15. Noting sub-section 2 of Section 64A of the Sales of Goods Act
expressly made sub-Section 1 of Section 64A applicable to the duty of
customs or excise on goods and referring to the decisions of the Federal
Court in AIR 1942 FC 33 The Province of Madras Vs. Boddu Paidanna
& Sons and the Supreme Court reported as AIR 1962 SC 1281 R. C.
Jall v. Union of India, it was held in Mafatlal (supra) that in such a
situation, it would be legitimate for the Court to presume, until the
contrary is established, that a duty of excise or a customs duty has been
passed on. It is a presumption of fact which a Court is entitled to draw
under Section 114 of the Indian Evidence Act the same being
undoubtedly a rebuttable presumption but the burden of rebutting it
lies upon the person who claims the refund and it is for him to allege
and establish that as a fact he has not passed on the duty and, therefore,
equity demands that his claim for refund be allowed.

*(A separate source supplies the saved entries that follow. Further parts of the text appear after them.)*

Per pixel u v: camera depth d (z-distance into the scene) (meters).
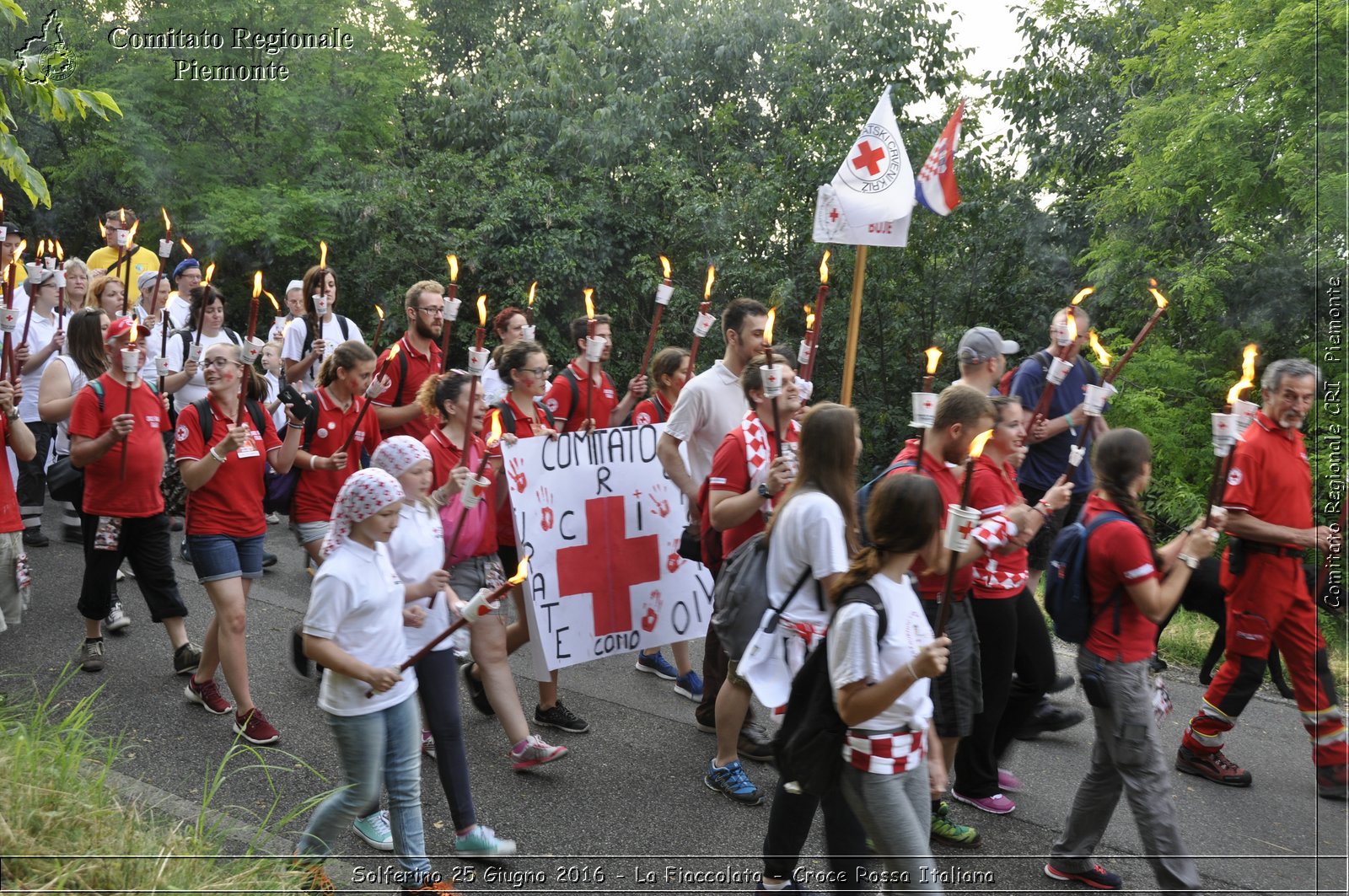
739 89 14.54
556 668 5.23
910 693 3.14
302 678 5.75
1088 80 11.96
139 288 7.86
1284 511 4.58
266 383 5.61
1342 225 6.25
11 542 5.38
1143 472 3.89
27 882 3.26
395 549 3.80
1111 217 10.61
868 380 12.84
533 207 13.63
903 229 4.65
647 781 4.73
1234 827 4.44
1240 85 9.31
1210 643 6.52
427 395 5.06
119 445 5.40
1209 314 10.04
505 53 15.25
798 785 3.22
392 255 14.01
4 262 7.69
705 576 5.61
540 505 5.22
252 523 5.04
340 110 14.59
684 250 13.75
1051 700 5.50
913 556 3.13
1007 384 6.20
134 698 5.39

16. Thus as a legislation by reference sub-Section (2) of Section 64A
of the Sales of Goods Act making applicable sub-Section (1) of Section
64A to any duty of Customs or Excise on goods and as a legislation by
incorporation Section 83 of the Finance Act making applicable Section
12B of the Central Excise Act to Service Act, Section 64A(1) is
applicable to Service Tax. From the provisions as noted and the
decisions of the larger benches it is evident that a service tax is a VAT
which in turn is a destination based consumption tax and is to be borne
by the consumer of goods. Further, unless contracted to the contrary,
the consumer of service is liable to refund the said tax to the service
provider who in turn is liable to pay to the government.
17. From the legal position as noted it is evident whether the service
tax liability has been agreed not to be passed on to the recipient of the
service would depend on the interpretation of clauses entered into
between the parties. Before adverting to the relevant clauses inter se the
parties in the present case it would be appropriate to note a few
decisions on the interpretation of a contract.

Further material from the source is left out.